Introduction to Inverse Theory
Measuring
In many areas of life we measure things, even without knowing, we measure our heart rate, the speed of our car, the amount of money in bank, the number of days to our next holiday. As humans, we love to measure. But what is typically of interest is not necessarily what we measure, the observations, but rather what infers about the underlying characteristics of what gave rise to those measurements. For instance, we might measure the size of a house and how many bedrooms and bathrooms it has. The purpose is not necessarily to know this information but to infer from it how good that house is, with the basic assumption here being that a bigger house is a better house, which is typically borne out by house prices. Not all problems are as simple, and indeed there is a lot more that goes into the value of a house than simply the number of rooms! Take, for example, reconstructing the internal structure of the earth from seismological observations. This spectrum of difficulty in problems has an underlying commonality though; that there is some reasoning or physics as to why those observations exists. For instance; house price is related to house size, or the physics behind the acoustic wave equation for the previous examples. As scientists have endeavored to determine, for thousands of years, this underlying order of the universe (and "things" in general); we tend to have a fairly good grasp of the physics that give rise to the observations. If we don't we can always approximate this or employ mathematical models to estimate the physics or reasoning.
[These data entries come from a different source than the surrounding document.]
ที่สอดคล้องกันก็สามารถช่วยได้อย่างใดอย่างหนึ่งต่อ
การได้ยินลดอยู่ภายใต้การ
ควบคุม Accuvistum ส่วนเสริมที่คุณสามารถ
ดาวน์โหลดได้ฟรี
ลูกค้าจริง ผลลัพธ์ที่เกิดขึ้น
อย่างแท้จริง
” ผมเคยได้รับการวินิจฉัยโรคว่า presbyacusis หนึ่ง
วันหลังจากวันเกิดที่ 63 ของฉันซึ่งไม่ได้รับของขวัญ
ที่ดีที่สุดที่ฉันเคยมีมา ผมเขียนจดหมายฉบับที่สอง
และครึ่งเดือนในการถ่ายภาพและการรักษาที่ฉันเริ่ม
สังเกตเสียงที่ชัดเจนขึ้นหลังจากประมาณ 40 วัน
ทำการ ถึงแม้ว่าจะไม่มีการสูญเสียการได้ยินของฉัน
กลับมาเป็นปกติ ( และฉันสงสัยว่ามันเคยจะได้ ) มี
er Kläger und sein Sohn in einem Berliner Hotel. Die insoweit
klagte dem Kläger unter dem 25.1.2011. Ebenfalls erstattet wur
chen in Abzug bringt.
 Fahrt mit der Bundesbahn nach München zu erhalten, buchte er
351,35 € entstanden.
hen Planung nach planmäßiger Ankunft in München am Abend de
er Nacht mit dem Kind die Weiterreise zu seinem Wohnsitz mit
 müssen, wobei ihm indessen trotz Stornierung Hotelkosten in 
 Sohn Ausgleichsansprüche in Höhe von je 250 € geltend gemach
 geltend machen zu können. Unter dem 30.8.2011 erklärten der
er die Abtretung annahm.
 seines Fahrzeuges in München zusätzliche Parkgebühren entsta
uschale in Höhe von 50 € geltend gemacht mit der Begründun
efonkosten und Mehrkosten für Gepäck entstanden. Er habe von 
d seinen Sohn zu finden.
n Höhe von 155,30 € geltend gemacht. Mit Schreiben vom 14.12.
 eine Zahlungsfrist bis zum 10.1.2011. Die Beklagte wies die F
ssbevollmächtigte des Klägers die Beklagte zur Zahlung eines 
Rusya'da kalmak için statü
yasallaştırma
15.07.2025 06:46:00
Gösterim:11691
Measurements are cool, but we're really interested in what gave rise to them
We are thus left with some observations and some approximation of the reasoning or physics that gave rise to
these observations but not the thing we really want; the conditions that gave rise to those observations. In
most circumstances, understanding these conditions is the end goal. For instance, we may observation some
amount of Xrays at various detectors but it is the reconstructed computerized tomography (CT) image (which
gave rise to the variation in amplitude of energy received at each receiver) that is important. It isn't the
seismograph responses that are useful but what they can tell us about the epicenter of the earthquake that
gave rise to the seismic activity. Beyond this, by knowing the conditions that gave rise to the current
observations, we can predict into the future (with varying degrees of accuracy) also.
An approach to determining these conditions, typically called model variables, from the observations (also
called data, measurements, and other such names) and knowledge the physics or reasoning that lead to the
observations is called inversion, but you will also see it referred to as optimization. Due to it being a
key aspect of operational research then this may also get confused with inversion (operational research
would also include other areas such as time series analysis and statistical modelling).
Relation to data science and modelling
In many problems in data science, it concerns itself with finding an approximation of that physics/reasoning
that maps between some input model data, and some output decision; does this photo (input) contain a cat
(yes/no, the result). Neural networks, for instance, do this by finding approximating that physics/reasoning
with some complex network of weights and simple transforms which are to be determined. By contrast,
inversion takes the output and a best guess of teh physics/reasoning that gave rise to those outputs to
determine what the initial conditions were.
In this respect, we can see some problems as having three parts; an input, some mappings or transformations
which represent the physics or reasoning, and some output. The missing component determines what approach to
take to; if you are missing knowledge of the mapping then use data science, if you don't know the initial
conditions or input then use inversion, and if you don't know the results then you can forward model the
inputs through the transformation to predict the output.